From these use-cases we can derive a number of features we require Beacon to have:

  1. List and index files in a requested directory. When Beacon indexes a file, it gathers any data it can about the file (metadata), which will depend on media type, and stores that metadata for future retrieval. Directories with thousands of files should be handled gracefully.
  2. To ensure quick response, Beacon must index files, or load previously indexed metadata, asynchronously. When an application requests a directory list, Beacon will first obtain minimal data (a list of file names, sizes, and modification times). If the time for this operation so far is less than 0.1 seconds (the maximum time which the user perceives instant response), Beacon will begin loading previously indexed data until 0.1 seconds is reached.
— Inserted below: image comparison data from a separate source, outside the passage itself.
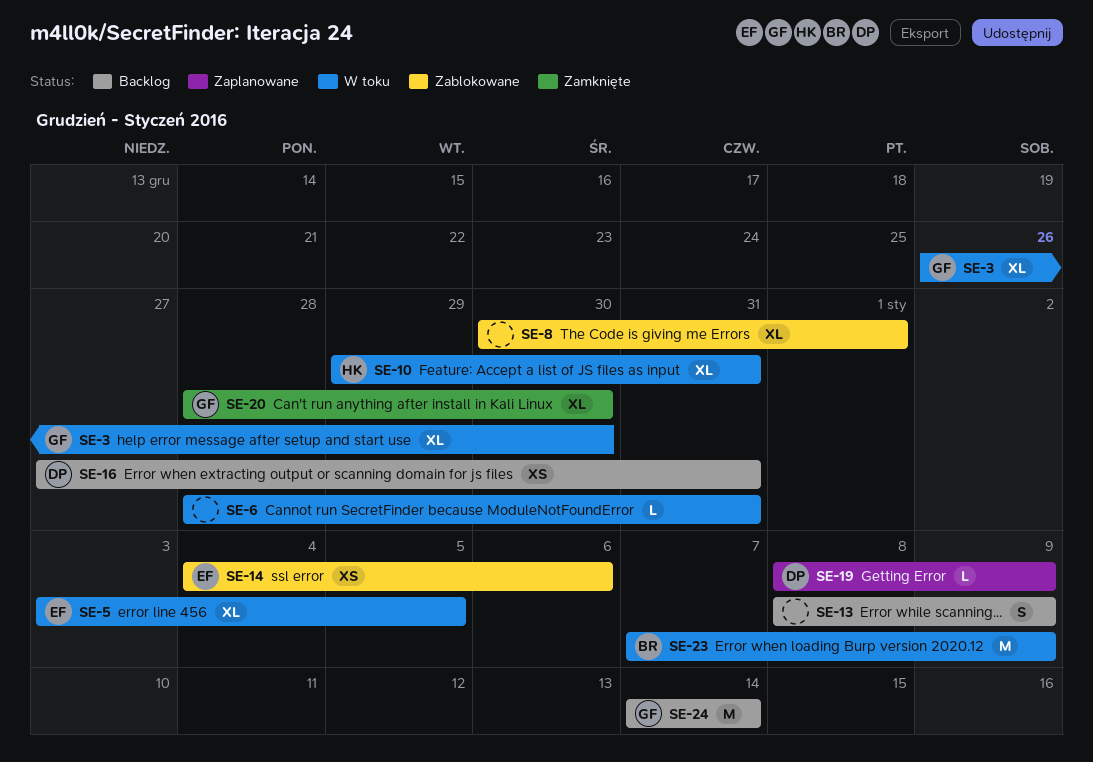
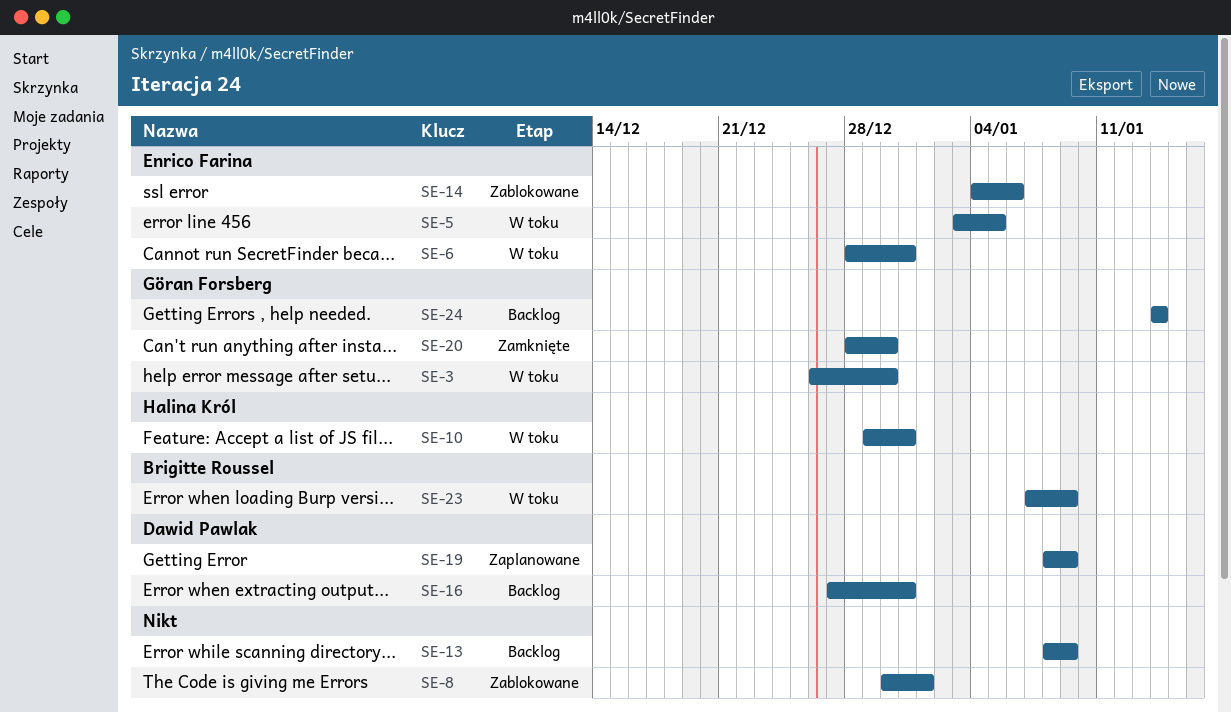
SE-6, owner: none -> Enrico Farina

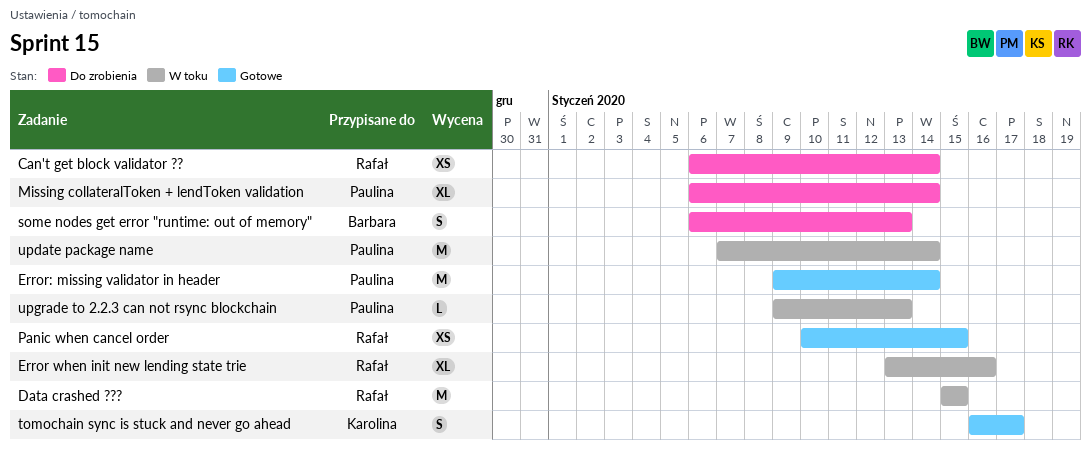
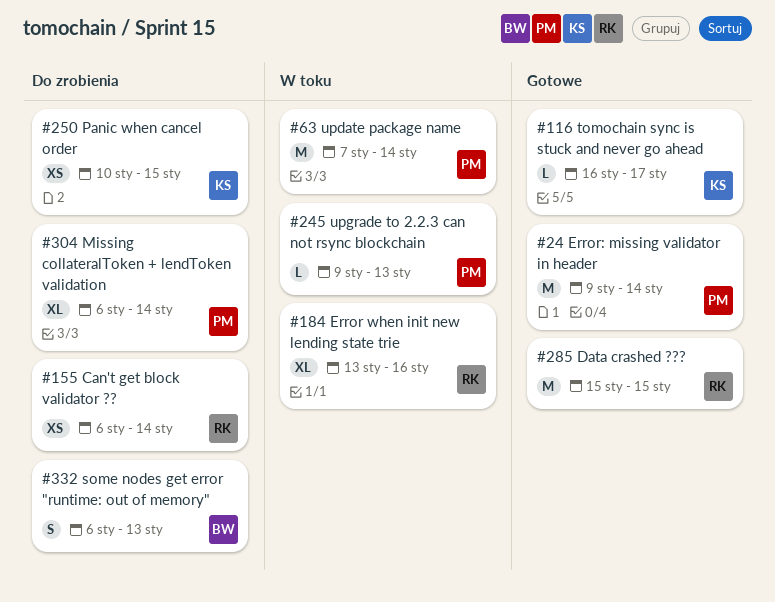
Data crashed ???, status: W toku -> Gotowe
Panic when cancel order, status: Gotowe -> Do zrobienia
Panic when cancel order, owner: Rafał -> Karolina
tomochain sync is stuck and never go ahead, estimate: S -> L

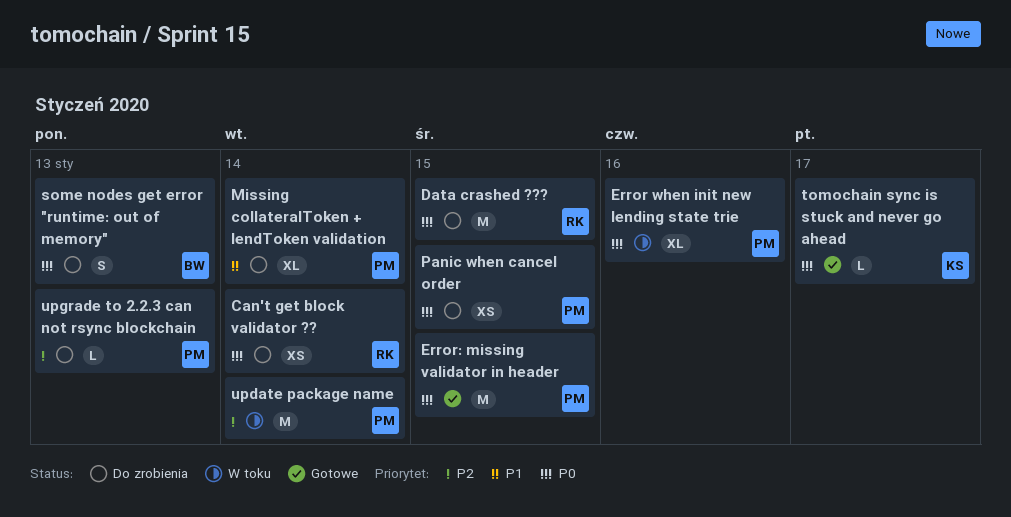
Data crashed ???, status: Gotowe -> Do zrobienia
Error when init new lending state trie, owner: RK -> PM
Error: missing validator in header, due: Jan 14 -> Jan 15
Panic when cancel order, owner: KS -> PM
upgrade to 2.2.3 can not rsync blockchain, status: W toku -> Do zrobienia

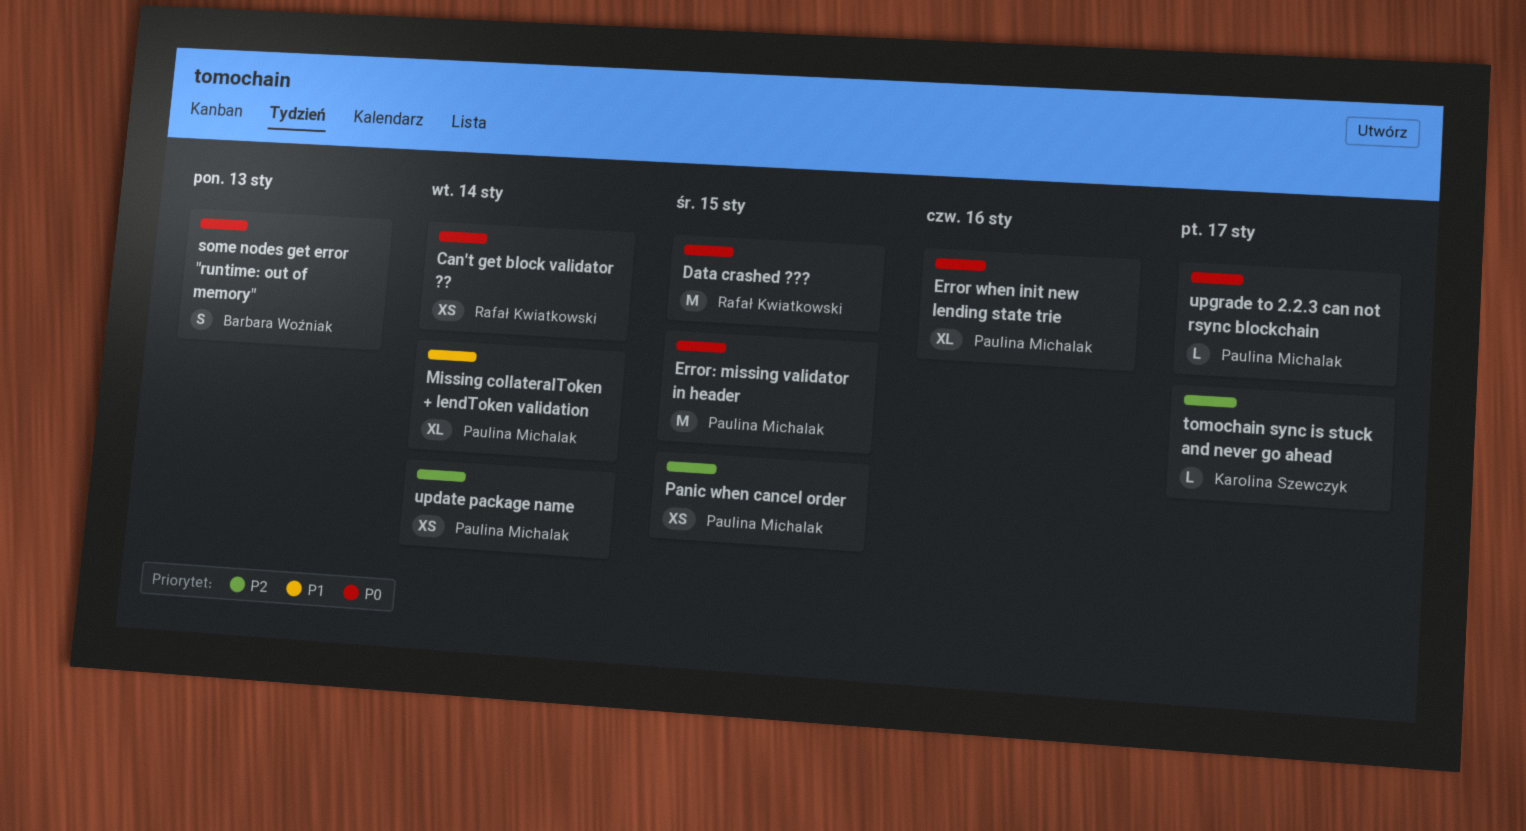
Panic when cancel order, priority: P0 -> P2
tomochain sync is stuck and never go ahead, priority: P0 -> P2
update package name, estimate: M -> XS
upgrade to 2.2.3 can not rsync blockchain, priority: P2 -> P0
upgrade to 2.2.3 can not rsync blockchain, due: Jan 13 -> Jan 17

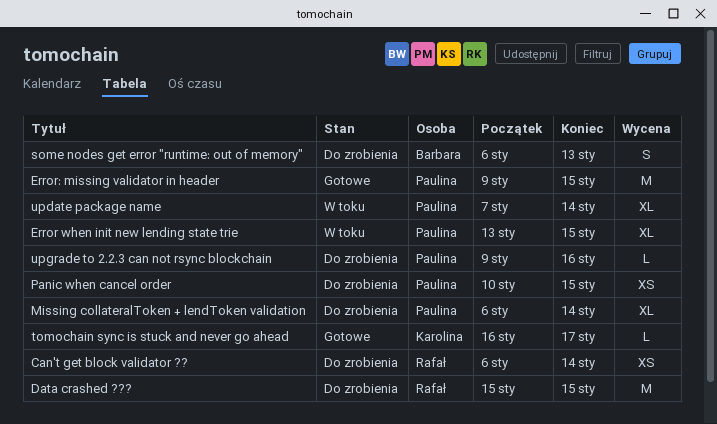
Error when init new lending state trie, due: Jan 16 -> Jan 15
update package name, estimate: XS -> XL
upgrade to 2.2.3 can not rsync blockchain, due: Jan 17 -> Jan 16

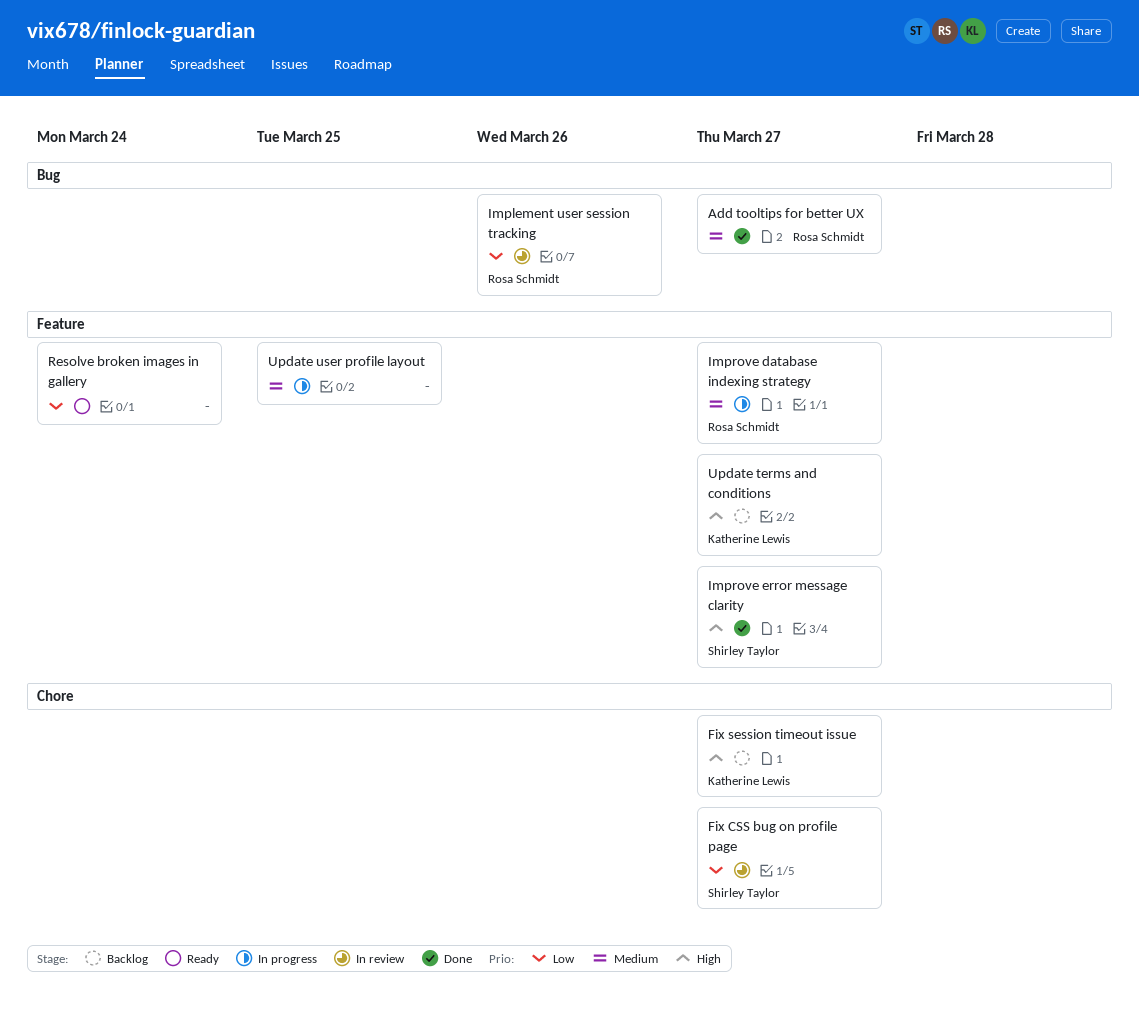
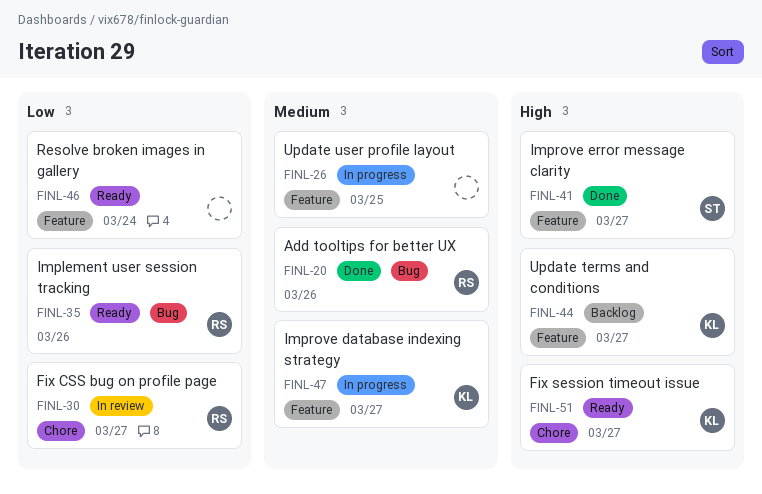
Add tooltips for better UX, due: Mar 27 -> Mar 26
Fix CSS bug on profile page, owner: Shirley Taylor -> Rosa Schmidt
Fix session timeout issue, status: Backlog -> Ready
Implement user session tracking, status: In review -> Ready
Improve database indexing strategy, owner: Rosa Schmidt -> Katherine Lewis

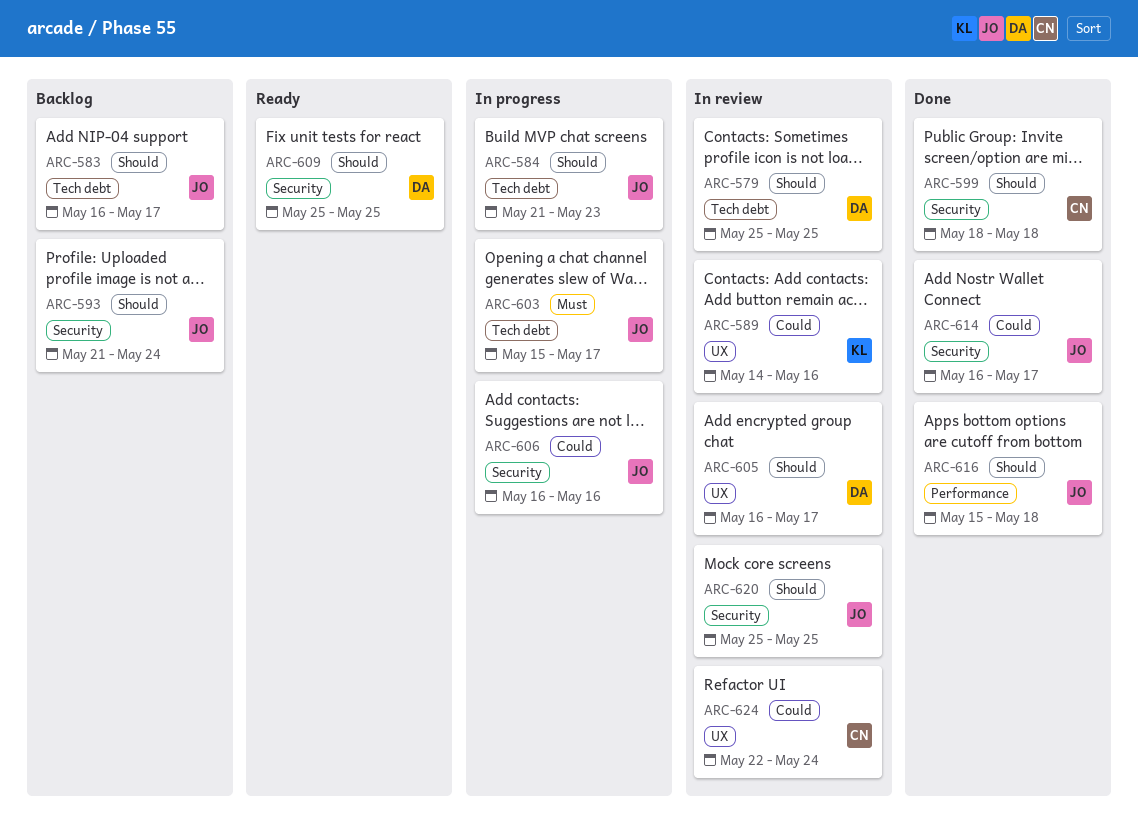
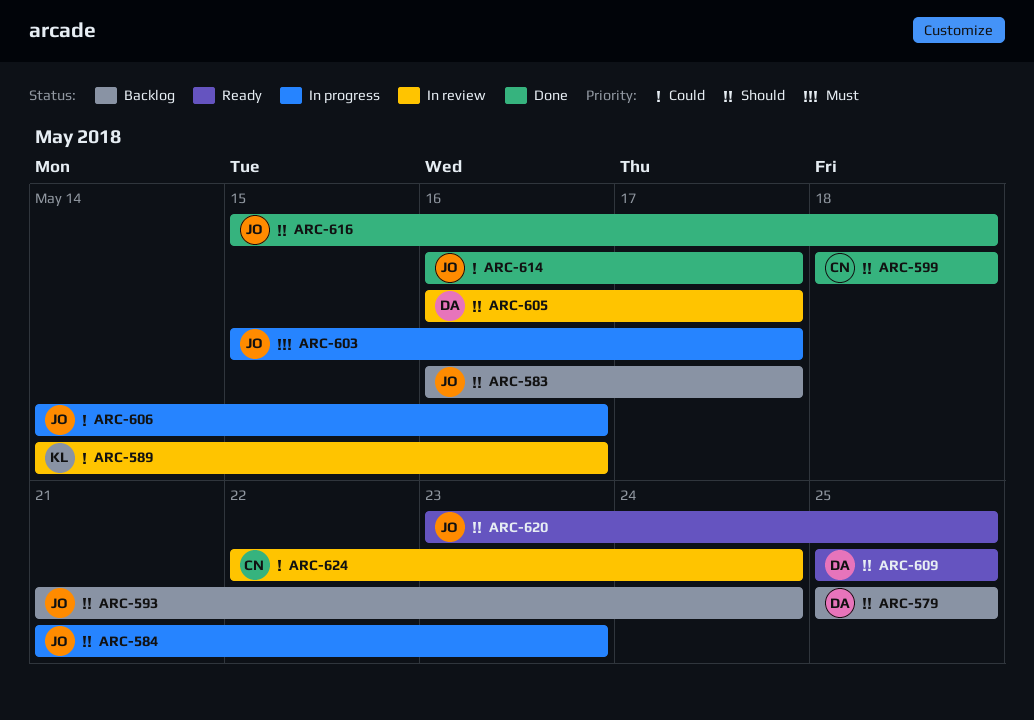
ARC-579, status: In review -> Backlog
ARC-606, start: May 16 -> May 14
ARC-620, status: In review -> Ready
ARC-620, start: May 25 -> May 23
It will then return to the application the complete file list, and all metadata it managed to load before the 0.1 second timeout. For those files whose metadata was not loaded, it will load asynchronously and inform the application using some notification mechanism so that the interface may be updated as needed.
  3. Beacon must be able to monitor directories for changes. A changed directory is one which contains an added file, a deleted file, or modified file that the application is not aware of. There must be an API to provide a means for the application to receive change notifications.
  4. There must be some method to query all indexed files by certain metadata fields. Querying should behave as described in #1 and #2. In fact, even though they may be implemented differently within Beacon, the API to obtain a list of files in a directory and to query by metadata should be the same; they are both queries.
  5. Similar to #2, Beacon should be able to monitor queries for changes. This is much more complicated than monitoring a single directory as in #2 because it requires monitoring all directories in the user’s media repository and performing automatic indexing of new or changed files. Because this requires support from the kernel that may not be present on all systems , this live indexing should be optional. This means that Beacon should not rely on this functionality internally.
  6. Beacon must be able to monitor removable media devices and determine when removable media has been added or removed. It must provide an API so that the application can be notified of such events.
  7. Beacon must be able to index files on removable media, and distinguish between two files with the same name but on different media. For example, if the CDROM is mounted under /mnt/cdrom and there exists a file foo.jpg on two different CDs, Beacon should treat these as separate files, even though they have the same pathname /mnt/cdrom/foo.jpg.
  8. Beacon must allow the application to store and retrieve metadata for a file. For example, in use-case #9, Beacon will retrieve certain metadata about the video such as resolution or length transparently to the application, but the application will retrieve the DVD image cover.